→ REQUIREMENTS: Substitute "lat" for "latitude" in the entries from the line with "sub-region: Siskiyou County" to the line with "country: TW", and give those lines again with nothing else changed. Leave the pictures out of the answer.

-- Start of INFORMATION GIVEN --

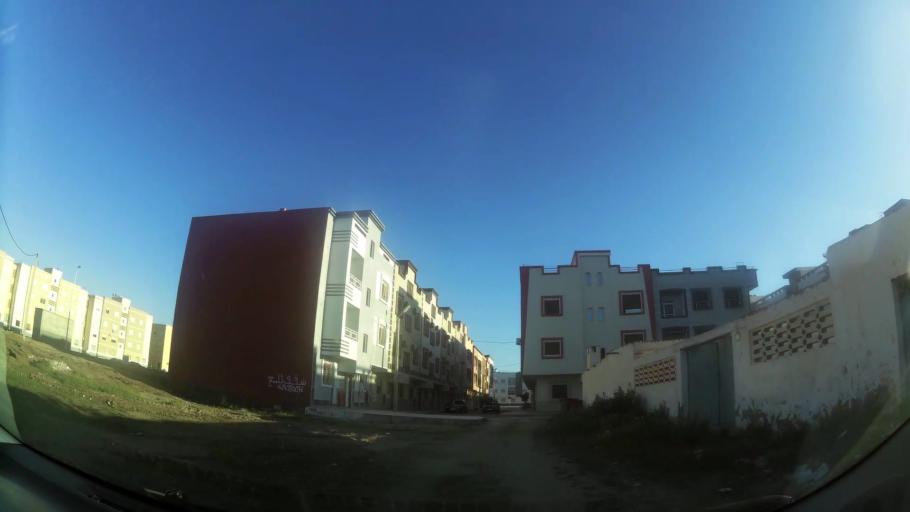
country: MA
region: Oriental
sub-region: Berkane-Taourirt
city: Madagh
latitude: 35.0821
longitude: -2.2377
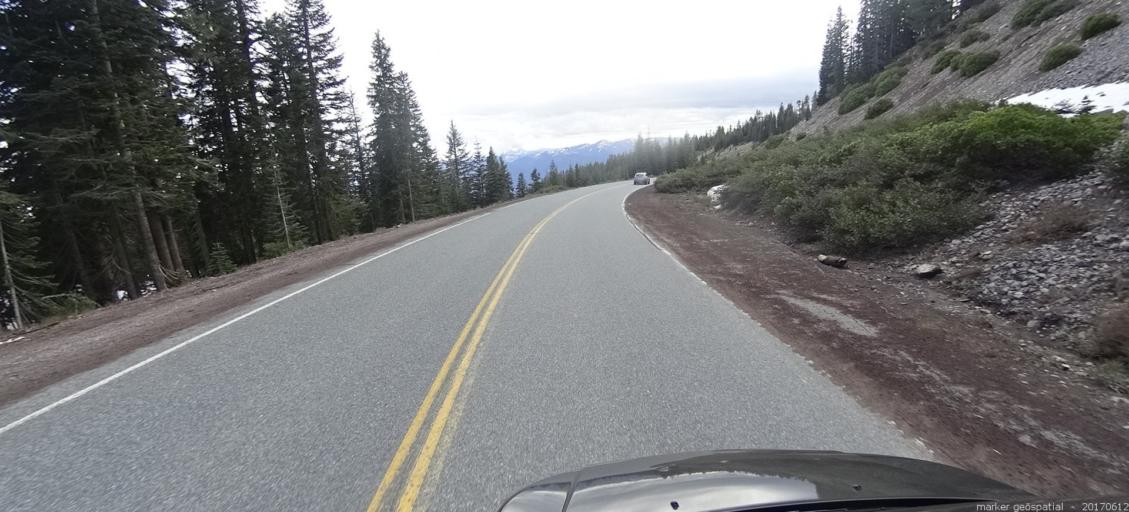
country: US
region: California
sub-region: Siskiyou County
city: Mount Shasta
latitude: 41.3524
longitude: -122.2348
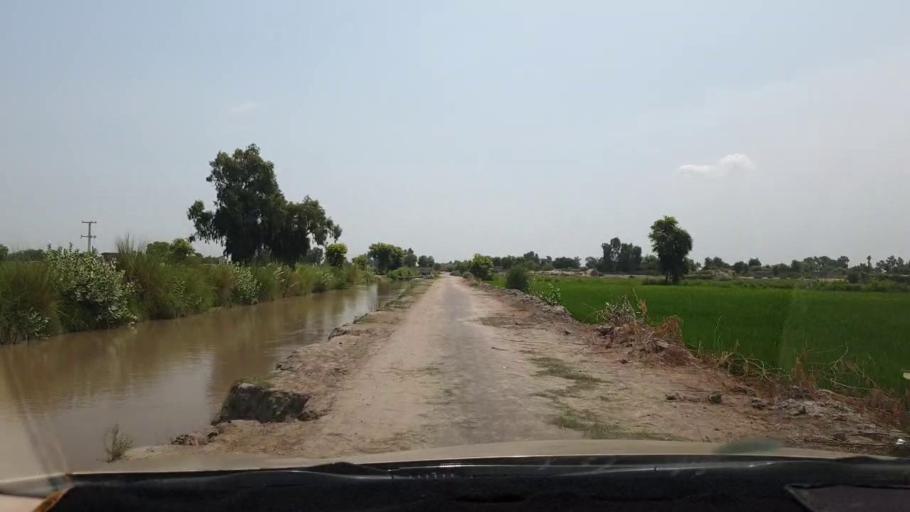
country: PK
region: Sindh
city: Naudero
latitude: 27.6587
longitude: 68.3292
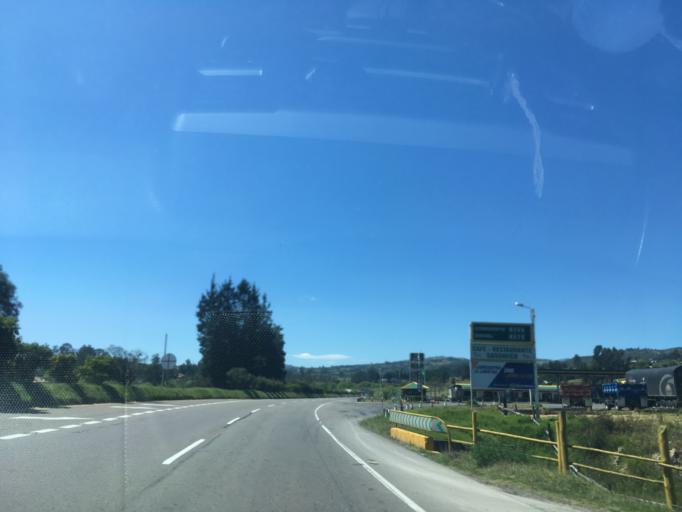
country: CO
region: Boyaca
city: Tuta
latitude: 5.7113
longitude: -73.2397
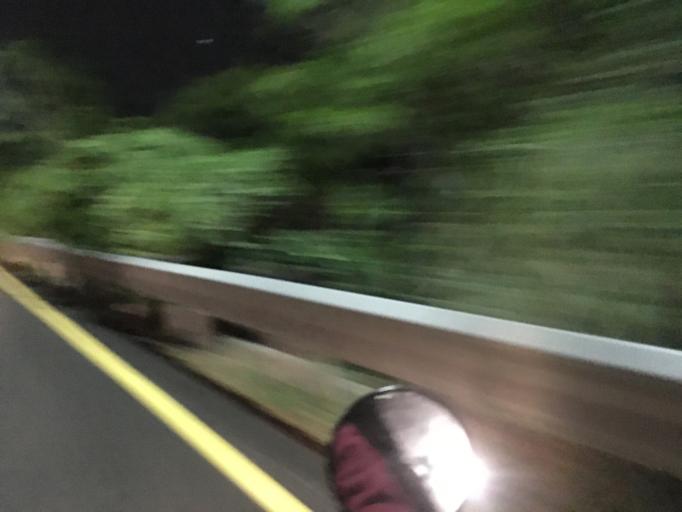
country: TW
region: Taiwan
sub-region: Hsinchu
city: Hsinchu
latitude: 24.7674
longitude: 120.9545
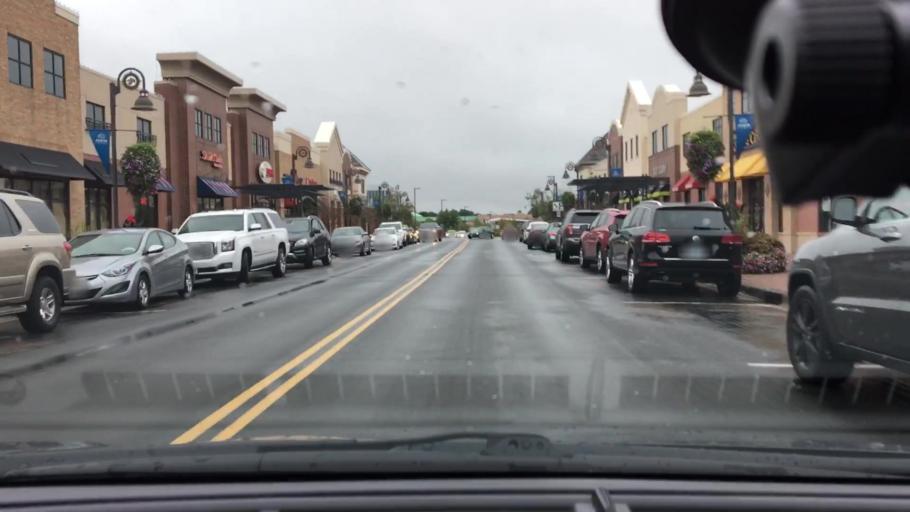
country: US
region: Minnesota
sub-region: Hennepin County
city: Maple Grove
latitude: 45.0973
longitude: -93.4417
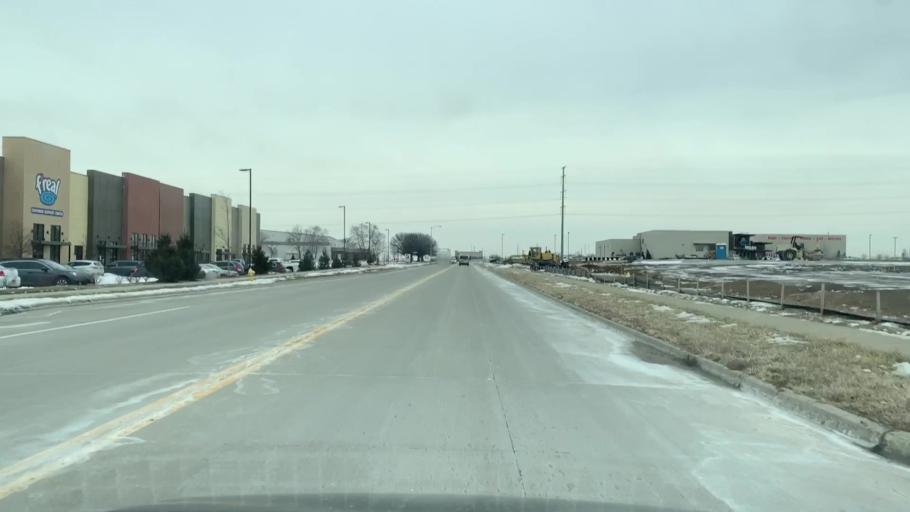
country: US
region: Missouri
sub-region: Jackson County
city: Lees Summit
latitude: 38.9628
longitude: -94.3618
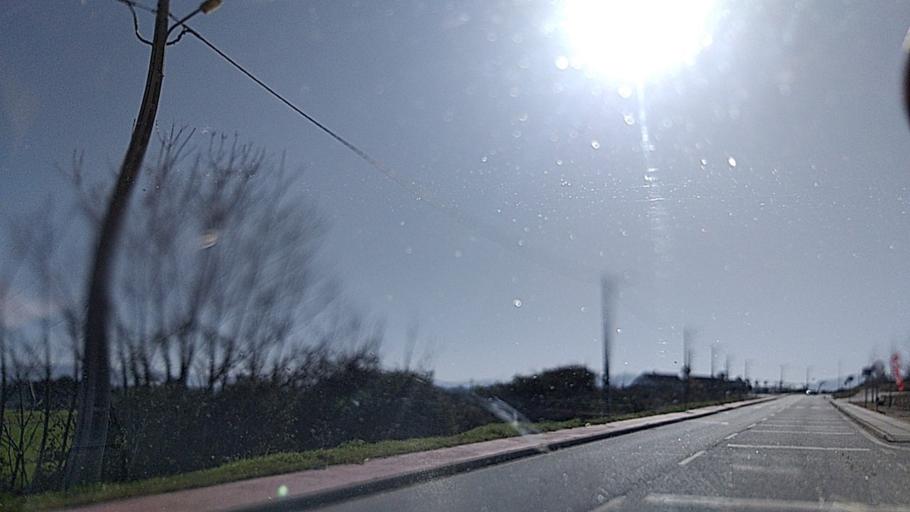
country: PT
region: Guarda
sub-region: Celorico da Beira
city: Celorico da Beira
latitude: 40.6520
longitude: -7.3835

-- End of INFORMATION GIVEN --

→ WRITTEN REPLY:
sub-region: Siskiyou County
city: Mount Shasta
lat: 41.3524
longitude: -122.2348
country: PK
region: Sindh
city: Naudero
lat: 27.6587
longitude: 68.3292
country: CO
region: Boyaca
city: Tuta
lat: 5.7113
longitude: -73.2397
country: TW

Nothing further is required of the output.